If set to True, smoothQuant will be enabled for both input A and input B

Type:: bool

`scale`

scaling factors used to scale input A and input B to (input A / scale) and (input B * scale), respectively.

Type:: Tensor

`a_maxabs`

the maximum value of absolute of input A

Type:: Tensor

`b_maxabs`

the maximum value of absolute of input B

Type:: Tensor

property a_maxabs_exists: bool

Checks if a_maxabs is already calculated.

Returns:: True if a_maxabs is calculated, False otherwise.

property b_maxabs_exists: bool

Checks if b_maxabs is already calculated.

Returns:: True if b_maxabs is calculated, False otherwise.

calibrating: bool = False

compute_scale(a_maxabs: Tensor, b_maxabs: Tensor) → None

Computes the scaling tensor.

Parameters:

a_maxabs (Tensor) – the maximum value of absolute of input A
b_maxabs (Tensor) – the maximum value of absolute of input B

disable() → None: Disables smoothQuant.

enable(enabled: bool = True) → None

Sets/resets the enabled flag.

Parameters:: enabled (bool) – if set to True, smoothQuant is enabled, default is True.

extra_repr() → str: Returns the extra representation of smoothQuant

forward(a: Tensor, b: Tensor) → None

Computes the smoothQuant scaling tensor and scales inputs A and B

Parameters:

a (tensor) – input tensor A
b (tensor) – input tensor B

reset_a_maxabs() → None: Resets a_maxabs to an empty tensor.

reset_b_maxabs() → None: Resets b_maxabs to an empty tensor.

reset_scale() → None: Resets the scaling tensor to an empty tensor.

scale_a(a: Tensor) → Tensor

If smoothQuant is enabled, scales input A.

Parameters:: a (Tensor) – input tensor that scaling will be applied on
Returns:: scaled input tensor

scale_b(b: Tensor) → Tensor

If smoothQuant is enabled, scales input B.
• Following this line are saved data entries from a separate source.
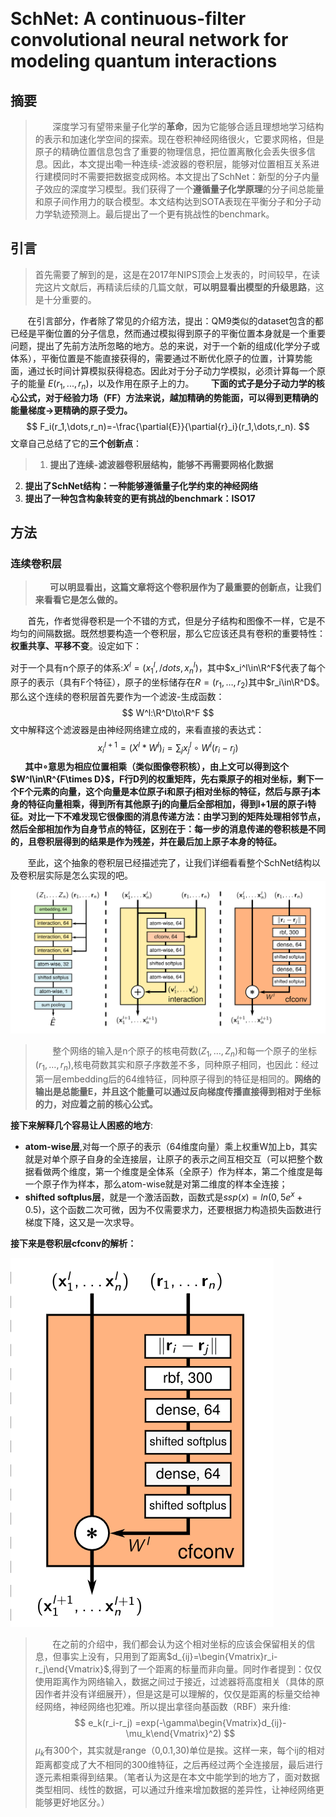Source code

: &#160; &#160; &#160; &#160;
# SchNet: A continuous-filter convolutional neural network for modeling quantum interactions
## 摘要
> &#160; &#160; &#160; &#160;深度学习有望带来量子化学的**革命**，因为它能够合适且理想地学习结构的表示和加速化学空间的探索。现在卷积神经网络很火，它要求网格，但是原子的精确位置信息包含了重要的物理信息，把位置离散化会丢失很多信息。因此，本文提出嘞一种连续-滤波器的卷积层，能够对位置相互关系进行建模同时不需要把数据变成网格。本文提出了SchNet：新型的分子内量子效应的深度学习模型。我们获得了一个**遵循量子化学原理**的分子间总能量和原子间作用力的联合模型。本文结构达到SOTA表现在平衡分子和分子动力学轨迹预测上。最后提出了一个更有挑战性的benchmark。
## 引言
> 首先需要了解到的是，这是在2017年NIPS顶会上发表的，时间较早，在读完这片文献后，再精读后续的几篇文献，**可以明显看出模型的升级思路**，这是十分重要的。

&#160; &#160; &#160; &#160;在引言部分，作者除了常见的介绍方法，提出：QM9类似的dataset包含的都已经是平衡位置的分子信息，然而通过模拟得到原子的平衡位置本身就是一个重要问题，提出了先前方法所忽略的地方。总的来说，对于一个新的组成(化学分子或体系），平衡位置是不能直接获得的，需要通过不断优化原子的位置，计算势能面，通过长时间计算模拟获得稳态。因此对于分子动力学模拟，必须计算每一个原子的能量 $E(r_1,...,r_n)$，以及作用在原子上的力。
**&#160; &#160; &#160; &#160;下面的式子是分子动力学的核心公式，对于经验力场（FF）方法来说，越加精确的势能面，可以得到更精确的能量梯度->更精确的原子受力。**
$$
F_i(r_1,\dots,r_n)=-\frac{\partial{E}}{\partial{r}_i}(r_1,\dots,r_n).
$$
文章自己总结了它的**三个创新点**：
> 1. **提出了连续-滤波器卷积层结构，能够不再需要网格化数据**
  2. **提出了SchNet结构：一种能够遵循量子化学约束的神经网络**
3. **提出了一种包含构象转变的更有挑战的benchmark：ISO17**
## 方法
### 连续卷积层
> **&#160; &#160; &#160; &#160;可以明显看出，这篇文章将这个卷积层作为了最重要的创新点，让我们来看看它是怎么做的。**

&#160; &#160; &#160; &#160;首先，作者觉得卷积是一个不错的方式，但是分子结构和图像不一样，它是不均匀的间隔数据。既然想要构造一个卷积层，那么它应该还具有卷积的重要特性：**权重共享、平移不变**。设定如下：

对于一个具有n个原子的体系:$X^l = (x_1^l,/dots,x_n^l)$，其中$x_i^l\in\R^F$代表了每个原子的表示（具有F个特征），原子的坐标储存在$R=(r_1,\dots,r_2)$其中$r_i\in\R^D$。那么这个连续的卷积层首先要作为一个滤波-生成函数：
$$
W^l:\R^D\to\R^F
$$
文中解释这个滤波器是由神经网络建立成的，来看直接的表达式：
$$
x_i^{l+1}=(X^l*W^l)_i=\sum_{j}x_j^l\circ W^l(r_i-r_j)
$$
**&#160; &#160; &#160; &#160;其中$\circ$意思为相应位置相乘（类似图像卷积核），由上文可以得到这个$W^l\in\R^{F\times D}$，F行D列的权重矩阵，先右乘原子的相对坐标，剩下一个F个元素的向量，这个向量是本位原子i和原子j相对坐标的特征，然后与原子j本身的特征向量相乘，得到所有其他原子j的向量后全部相加，得到l+1层的原子i特征。对比一下不难发现它很像图的消息传递方法：由学习到的矩阵处理相邻节点，然后全部相加作为自身节点的特征，区别在于：每一步的消息传递的卷积核是不同的，且卷积层得到的结果是作为残差，并在最后加上原子本身的特征。**

&#160; &#160; &#160; &#160;至此，这个抽象的卷积层已经描述完了，让我们详细看看整个SchNet结构以及卷积层实际是怎么实现的吧。
![SchNet](../../用到的图片/SchNet.png)
> &#160; &#160; &#160; &#160;整个网络的输入是n个原子的核电荷数$(Z_1,\dots,Z_n)$和每一个原子的坐标$(r_1,\dots,r_n)$,核电荷数其实和原子序数差不多，同种原子相同，也因此：经过第一层embedding后的64维特征，同种原子得到的特征是相同的。**网络的输出是总能量E，并且这个能量可以通过反向梯度传播直接得到相对于坐标的力，对应着之前的核心公式。**

**接下来解释几个容易让人困惑的地方**:
- **atom-wise层**,对每一个原子的表示（64维度向量）乘上权重W加上b，其实就是对单个原子自身的全连接层，让原子的表示之间互相交互（可以把整个数据看做两个维度，第一个维度是全体系（全原子）作为样本，第二个维度是每一个原子作为样本，那么atom-wise就是对第二维度的样本全连接；
- **shifted softplus层**，就是一个激活函数，函数式是$ssp(x)=ln(0,5e^x+0.5)$，这个函数二次可微，因为不仅需要求力，还要根据力构造损失函数进行梯度下降，这又是一次求导。

**接下来是卷积层cfconv的解析：**

![cfconv](../../用到的图片/cfconv.png)
> &#160; &#160; &#160; &#160;在之前的介绍中，我们都会认为这个相对坐标的应该会保留相关的信息，但事实上没有，只用到了距离$d_{ij}=\begin{Vmatrix}r_i-r_j\end{Vmatrix}$,得到了一个距离的标量而非向量。同时作者提到：仅仅使用距离作为网络输入，数据之间过于接近，过滤器将高度相关（具体的原因作者并没有详细展开），但是这是可以理解的，仅仅是距离的标量交给神经网络，神经网络也犯难。所以提出拿径向基函数（RBF）来升维:
 $$
 e_k(r_i-r_j) =exp(-\gamma\begin{Vmatrix}d_{ij}-\mu_k\end{Vmatrix}^2)
 $$
> $\mu_k$有300个，其实就是range（0,0.1,30)单位是挨。这样一来，每个ij的相对距离都变成了大不相同的300维特征，之后再经过两个全连接层，最后进行逐元素相乘得到结果。（笔者认为这是在本文中能学到的地方了，面对数据类型相同、线性的数据，可以通过升维来增加数据的差异性，让神经网络更能够更好地区分。）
Parameters:: b (Tensor) – input tensor that scaling will be applied on
Returns:: scaled input tensor

set_dynamic(a_dynamic: bool = True, b_dynamic: bool = True) → None

Sets/resets the dynamic flag for inputs A and B.

Parameters:

a_dynamic (bool) – if set to True, the maximum value of input A will be calculated dynamically, default is True.
b_dynamic (bool) – if set to True, the maximum value of input B will be calculated dynamically, default is True.

set_migration_strength(migration_strength: float) → None

Sets the migration_strength factor.

Parameters:: migration_strength (float) – quantization difficulty migration factor, should be between 0 and 1, default is 0.5.
Raises:: ValueError – If migration_strength is less than 0.0 or greater than 1.0.

set_scale_format(format: str | Format = 'SAME') → None

Sets/resets the scale_format.

Parameters:: format (str or dmx.Format) – the numerical format to

store and compute the scaler, default is “SAME”.